Fully-heavy structures in the invariant mass spectrum of $J/\psi \psi(3686)$, $J/\psi \psi(3770)$, $\psi(3686) \psi(3686)$, and $J/\psi \Upsilon(1S)$ at hadron colliders

TL;DR

This paper extends a dynamical rescattering model to predict potential fully-heavy tetraquark structures in various invariant mass spectra of heavy quarkonia pairs at hadron colliders, aiding future experimental searches.

Contribution

It introduces a dynamical rescattering mechanism to predict new fully-heavy structures in multiple heavy quarkonium pair spectra, expanding previous work on the $X(6900)$.

Findings

Predicted peak mass positions for fully-heavy structures in different invariant mass spectra.

Provided theoretical line shapes to guide experimental searches.

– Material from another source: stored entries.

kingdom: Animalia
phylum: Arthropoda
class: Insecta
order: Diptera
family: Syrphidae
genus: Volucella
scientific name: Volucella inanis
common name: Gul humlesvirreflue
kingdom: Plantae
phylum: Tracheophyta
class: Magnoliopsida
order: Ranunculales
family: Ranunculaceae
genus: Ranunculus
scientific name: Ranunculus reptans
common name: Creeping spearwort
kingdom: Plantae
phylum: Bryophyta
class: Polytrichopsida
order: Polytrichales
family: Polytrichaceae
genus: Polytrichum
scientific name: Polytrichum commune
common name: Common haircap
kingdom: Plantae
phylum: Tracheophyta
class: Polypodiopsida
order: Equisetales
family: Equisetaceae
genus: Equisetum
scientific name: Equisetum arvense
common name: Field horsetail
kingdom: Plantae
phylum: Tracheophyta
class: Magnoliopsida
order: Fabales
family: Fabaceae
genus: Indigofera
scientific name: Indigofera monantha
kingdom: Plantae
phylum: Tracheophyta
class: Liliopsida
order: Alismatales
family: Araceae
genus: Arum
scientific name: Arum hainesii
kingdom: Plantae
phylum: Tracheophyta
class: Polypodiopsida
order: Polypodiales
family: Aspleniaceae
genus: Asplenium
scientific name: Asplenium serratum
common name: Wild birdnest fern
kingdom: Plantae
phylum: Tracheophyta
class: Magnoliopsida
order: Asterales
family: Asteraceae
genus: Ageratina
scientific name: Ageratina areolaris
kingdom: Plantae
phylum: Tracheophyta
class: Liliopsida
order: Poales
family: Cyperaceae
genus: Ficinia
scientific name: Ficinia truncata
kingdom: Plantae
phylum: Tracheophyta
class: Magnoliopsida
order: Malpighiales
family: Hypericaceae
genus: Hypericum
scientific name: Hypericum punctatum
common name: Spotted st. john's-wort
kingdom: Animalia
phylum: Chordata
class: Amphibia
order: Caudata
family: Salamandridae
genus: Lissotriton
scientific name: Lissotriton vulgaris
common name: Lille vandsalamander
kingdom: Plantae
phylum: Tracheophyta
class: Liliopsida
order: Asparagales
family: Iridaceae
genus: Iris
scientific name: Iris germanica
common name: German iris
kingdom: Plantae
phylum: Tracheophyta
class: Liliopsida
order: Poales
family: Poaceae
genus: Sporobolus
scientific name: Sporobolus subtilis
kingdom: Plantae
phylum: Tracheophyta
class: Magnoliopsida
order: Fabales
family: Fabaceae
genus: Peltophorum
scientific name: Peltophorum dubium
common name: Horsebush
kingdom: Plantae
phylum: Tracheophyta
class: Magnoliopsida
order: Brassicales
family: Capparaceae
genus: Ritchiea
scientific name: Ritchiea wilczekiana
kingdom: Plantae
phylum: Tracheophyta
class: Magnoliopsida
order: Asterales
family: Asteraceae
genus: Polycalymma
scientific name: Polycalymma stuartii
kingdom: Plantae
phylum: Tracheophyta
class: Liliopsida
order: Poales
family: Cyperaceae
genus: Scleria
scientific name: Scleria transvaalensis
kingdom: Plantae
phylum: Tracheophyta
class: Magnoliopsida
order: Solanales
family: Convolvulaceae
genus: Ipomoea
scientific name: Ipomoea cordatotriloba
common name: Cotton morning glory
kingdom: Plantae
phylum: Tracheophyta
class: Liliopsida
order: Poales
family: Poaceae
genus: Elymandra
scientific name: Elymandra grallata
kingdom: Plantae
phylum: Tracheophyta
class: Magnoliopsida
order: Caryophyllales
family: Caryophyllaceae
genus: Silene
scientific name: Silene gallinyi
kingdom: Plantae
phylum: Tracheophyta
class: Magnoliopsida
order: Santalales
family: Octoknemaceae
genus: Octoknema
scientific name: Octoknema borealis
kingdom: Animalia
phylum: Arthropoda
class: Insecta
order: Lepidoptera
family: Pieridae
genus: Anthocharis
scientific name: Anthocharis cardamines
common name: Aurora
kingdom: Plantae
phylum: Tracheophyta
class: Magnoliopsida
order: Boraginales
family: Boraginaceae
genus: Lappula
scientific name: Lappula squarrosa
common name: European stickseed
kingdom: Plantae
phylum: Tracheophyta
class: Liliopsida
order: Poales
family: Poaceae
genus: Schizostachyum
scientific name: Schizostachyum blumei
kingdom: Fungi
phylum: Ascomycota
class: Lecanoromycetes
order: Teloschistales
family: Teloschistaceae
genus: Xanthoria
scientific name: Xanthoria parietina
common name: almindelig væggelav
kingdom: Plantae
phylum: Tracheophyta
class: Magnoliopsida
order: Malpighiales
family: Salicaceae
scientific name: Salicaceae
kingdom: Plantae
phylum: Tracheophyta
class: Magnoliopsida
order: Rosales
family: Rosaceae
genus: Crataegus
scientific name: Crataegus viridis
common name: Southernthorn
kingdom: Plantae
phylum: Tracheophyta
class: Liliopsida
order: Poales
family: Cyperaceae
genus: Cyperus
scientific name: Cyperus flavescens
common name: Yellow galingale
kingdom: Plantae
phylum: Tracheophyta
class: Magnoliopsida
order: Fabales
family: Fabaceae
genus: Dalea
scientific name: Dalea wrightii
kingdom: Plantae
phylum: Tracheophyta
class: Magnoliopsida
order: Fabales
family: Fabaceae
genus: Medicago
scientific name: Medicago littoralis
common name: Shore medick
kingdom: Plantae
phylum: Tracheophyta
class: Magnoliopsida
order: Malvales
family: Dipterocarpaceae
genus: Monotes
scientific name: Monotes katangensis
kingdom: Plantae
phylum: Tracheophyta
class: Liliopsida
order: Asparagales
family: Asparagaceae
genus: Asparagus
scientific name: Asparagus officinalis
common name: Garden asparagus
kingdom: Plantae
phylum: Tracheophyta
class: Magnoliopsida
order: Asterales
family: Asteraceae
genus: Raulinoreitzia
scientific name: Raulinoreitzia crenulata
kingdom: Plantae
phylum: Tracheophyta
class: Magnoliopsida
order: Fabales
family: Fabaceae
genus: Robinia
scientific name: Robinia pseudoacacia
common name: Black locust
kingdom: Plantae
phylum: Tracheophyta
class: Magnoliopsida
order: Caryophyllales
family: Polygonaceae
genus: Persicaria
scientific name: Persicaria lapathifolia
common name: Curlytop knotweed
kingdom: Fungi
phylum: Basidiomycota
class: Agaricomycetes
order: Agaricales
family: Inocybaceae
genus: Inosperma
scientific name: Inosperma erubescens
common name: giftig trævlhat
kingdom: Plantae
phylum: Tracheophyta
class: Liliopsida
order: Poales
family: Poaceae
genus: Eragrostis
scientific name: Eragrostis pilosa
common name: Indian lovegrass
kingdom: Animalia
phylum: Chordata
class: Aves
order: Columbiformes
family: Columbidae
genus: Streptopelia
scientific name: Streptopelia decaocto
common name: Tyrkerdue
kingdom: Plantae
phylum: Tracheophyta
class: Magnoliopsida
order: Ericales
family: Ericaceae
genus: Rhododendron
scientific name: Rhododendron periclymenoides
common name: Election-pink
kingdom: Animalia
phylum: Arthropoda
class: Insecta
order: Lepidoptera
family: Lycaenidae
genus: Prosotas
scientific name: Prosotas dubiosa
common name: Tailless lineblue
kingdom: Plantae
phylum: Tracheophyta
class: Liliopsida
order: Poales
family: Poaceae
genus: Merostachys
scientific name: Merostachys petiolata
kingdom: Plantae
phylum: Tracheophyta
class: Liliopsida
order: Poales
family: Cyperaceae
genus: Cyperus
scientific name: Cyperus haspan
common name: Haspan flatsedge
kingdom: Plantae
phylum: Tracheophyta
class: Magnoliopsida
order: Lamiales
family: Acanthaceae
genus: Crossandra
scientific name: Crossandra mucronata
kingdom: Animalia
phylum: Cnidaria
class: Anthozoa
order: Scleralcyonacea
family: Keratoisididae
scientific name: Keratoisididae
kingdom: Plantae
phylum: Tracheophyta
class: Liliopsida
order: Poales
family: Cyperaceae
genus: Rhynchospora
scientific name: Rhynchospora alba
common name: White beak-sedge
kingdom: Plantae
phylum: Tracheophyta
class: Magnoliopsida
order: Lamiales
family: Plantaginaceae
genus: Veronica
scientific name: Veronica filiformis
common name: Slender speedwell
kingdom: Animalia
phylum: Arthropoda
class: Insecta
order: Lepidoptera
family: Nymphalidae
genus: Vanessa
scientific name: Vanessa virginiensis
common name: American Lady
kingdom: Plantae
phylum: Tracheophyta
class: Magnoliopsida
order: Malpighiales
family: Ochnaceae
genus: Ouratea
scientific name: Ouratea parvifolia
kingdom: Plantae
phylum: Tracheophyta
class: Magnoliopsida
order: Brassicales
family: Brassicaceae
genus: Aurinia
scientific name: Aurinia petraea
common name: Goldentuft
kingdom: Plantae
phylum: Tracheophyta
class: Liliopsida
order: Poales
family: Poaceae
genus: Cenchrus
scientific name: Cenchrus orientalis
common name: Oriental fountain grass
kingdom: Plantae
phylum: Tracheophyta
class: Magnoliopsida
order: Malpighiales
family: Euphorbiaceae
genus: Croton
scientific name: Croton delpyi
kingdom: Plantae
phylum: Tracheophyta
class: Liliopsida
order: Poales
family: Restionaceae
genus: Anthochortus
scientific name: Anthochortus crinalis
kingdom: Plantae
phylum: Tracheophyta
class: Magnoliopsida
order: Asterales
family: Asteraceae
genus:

Suggested effective reconstruction methods via muon pairs.

Abstract

Motivated by a recent successful dynamical explanation for the newly observed fully-charm structure $X(6900)$ in the mass spectrum of di-$J/\psi$ by LHCb [J.~Z.~Wang \textit{et al.} arXiv:2008.07430], in this work, we extend the same dynamical rescattering mechanism to predict the line shape of more potential fully-heavy structures in the invariant mass spectrum of $J/\psi \psi(3686)$, $J/\psi \psi(3770)$, $\psi(3686) \psi(3686)$, and $J/\psi \Upsilon(1S)$ at high energy proton-proton collisions, whose verification in experiments should be helpful to further clarify the nature of $X(6900)$. The above final states of vector heavy quarkonia can be experimentally reconstructed more effectively by a $\mu^+\mu^-$ pair in the muon detector compared with $Q\bar{Q}$ meson with other quantum numbers. Furthermore, the corresponding peak mass positions of each of predicted fully-heavy structures are also given. Our theoretical studies here could provide some valuable information for the future measurement proposals of LHCb and CMS, especially based on the accumulated data after completing Run III of LHC in the near future.